╭─ Record extracts
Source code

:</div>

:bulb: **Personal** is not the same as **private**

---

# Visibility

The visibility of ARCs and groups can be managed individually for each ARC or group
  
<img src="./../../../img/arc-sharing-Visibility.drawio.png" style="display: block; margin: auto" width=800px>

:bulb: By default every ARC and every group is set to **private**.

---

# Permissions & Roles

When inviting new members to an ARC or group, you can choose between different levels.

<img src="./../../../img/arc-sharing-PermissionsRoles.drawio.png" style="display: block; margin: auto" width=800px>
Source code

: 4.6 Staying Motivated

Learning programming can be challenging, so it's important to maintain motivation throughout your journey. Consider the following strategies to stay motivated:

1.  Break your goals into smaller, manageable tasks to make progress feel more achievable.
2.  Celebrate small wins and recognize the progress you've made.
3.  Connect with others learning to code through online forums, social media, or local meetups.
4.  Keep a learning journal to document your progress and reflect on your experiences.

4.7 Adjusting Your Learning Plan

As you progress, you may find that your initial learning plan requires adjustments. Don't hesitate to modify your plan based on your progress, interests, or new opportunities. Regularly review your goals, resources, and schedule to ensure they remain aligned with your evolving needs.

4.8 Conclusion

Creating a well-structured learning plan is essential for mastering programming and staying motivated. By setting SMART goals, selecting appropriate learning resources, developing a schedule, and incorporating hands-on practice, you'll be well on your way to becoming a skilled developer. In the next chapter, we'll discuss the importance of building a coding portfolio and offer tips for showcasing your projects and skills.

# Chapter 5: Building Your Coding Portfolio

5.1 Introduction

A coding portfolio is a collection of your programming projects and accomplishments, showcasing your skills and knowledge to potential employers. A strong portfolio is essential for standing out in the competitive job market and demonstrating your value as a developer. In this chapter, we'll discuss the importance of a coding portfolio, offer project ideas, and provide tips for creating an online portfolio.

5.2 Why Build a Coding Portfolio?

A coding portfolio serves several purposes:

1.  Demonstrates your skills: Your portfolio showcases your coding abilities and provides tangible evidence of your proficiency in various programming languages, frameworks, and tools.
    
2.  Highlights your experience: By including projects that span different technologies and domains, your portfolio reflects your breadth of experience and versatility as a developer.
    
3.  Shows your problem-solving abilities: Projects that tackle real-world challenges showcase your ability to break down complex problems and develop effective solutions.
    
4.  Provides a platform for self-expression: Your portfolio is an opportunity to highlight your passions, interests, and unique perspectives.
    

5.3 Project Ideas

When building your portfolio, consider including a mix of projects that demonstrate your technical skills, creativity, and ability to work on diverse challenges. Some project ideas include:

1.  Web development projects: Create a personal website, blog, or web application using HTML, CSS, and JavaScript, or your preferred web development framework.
╰─
Return all of the lines above verbatim, without changing anything.

## [Response to this exercise]
Source code

:</div>

:bulb: **Personal** is not the same as **private**

---

# Visibility

The visibility of ARCs and groups can be managed individually for each ARC or group
  
<img src="./../../../img/arc-sharing-Visibility.drawio.png" style="display: block; margin: auto" width=800px>

:bulb: By default every ARC and every group is set to **private**.

---

# Permissions & Roles

When inviting new members to an ARC or group, you can choose between different levels.

<img src="./../../../img/arc-sharing-PermissionsRoles.drawio.png" style="display: block; margin: auto" width=800px>
Source code

: 4.6 Staying Motivated

Learning programming can be challenging, so it's important to maintain motivation throughout your journey. Consider the following strategies to stay motivated:

1.  Break your goals into smaller, manageable tasks to make progress feel more achievable.
2.  Celebrate small wins and recognize the progress you've made.
3.  Connect with others learning to code through online forums, social media, or local meetups.
4.  Keep a learning journal to document your progress and reflect on your experiences.

4.7 Adjusting Your Learning Plan

As you progress, you may find that your initial learning plan requires adjustments. Don't hesitate to modify your plan based on your progress, interests, or new opportunities. Regularly review your goals, resources, and schedule to ensure they remain aligned with your evolving needs.

4.8 Conclusion

Creating a well-structured learning plan is essential for mastering programming and staying motivated. By setting SMART goals, selecting appropriate learning resources, developing a schedule, and incorporating hands-on practice, you'll be well on your way to becoming a skilled developer. In the next chapter, we'll discuss the importance of building a coding portfolio and offer tips for showcasing your projects and skills.

# Chapter 5: Building Your Coding Portfolio

5.1 Introduction

A coding portfolio is a collection of your programming projects and accomplishments, showcasing your skills and knowledge to potential employers. A strong portfolio is essential for standing out in the competitive job market and demonstrating your value as a developer. In this chapter, we'll discuss the importance of a coding portfolio, offer project ideas, and provide tips for creating an online portfolio.

5.2 Why Build a Coding Portfolio?

A coding portfolio serves several purposes:

1.  Demonstrates your skills: Your portfolio showcases your coding abilities and provides tangible evidence of your proficiency in various programming languages, frameworks, and tools.
    
2.  Highlights your experience: By including projects that span different technologies and domains, your portfolio reflects your breadth of experience and versatility as a developer.
    
3.  Shows your problem-solving abilities: Projects that tackle real-world challenges showcase your ability to break down complex problems and develop effective solutions.
    
4.  Provides a platform for self-expression: Your portfolio is an opportunity to highlight your passions, interests, and unique perspectives.
    

5.3 Project Ideas

When building your portfolio, consider including a mix of projects that demonstrate your technical skills, creativity, and ability to work on diverse challenges. Some project ideas include:

1.  Web development projects: Create a personal website, blog, or web application using HTML, CSS, and JavaScript, or your preferred web development framework.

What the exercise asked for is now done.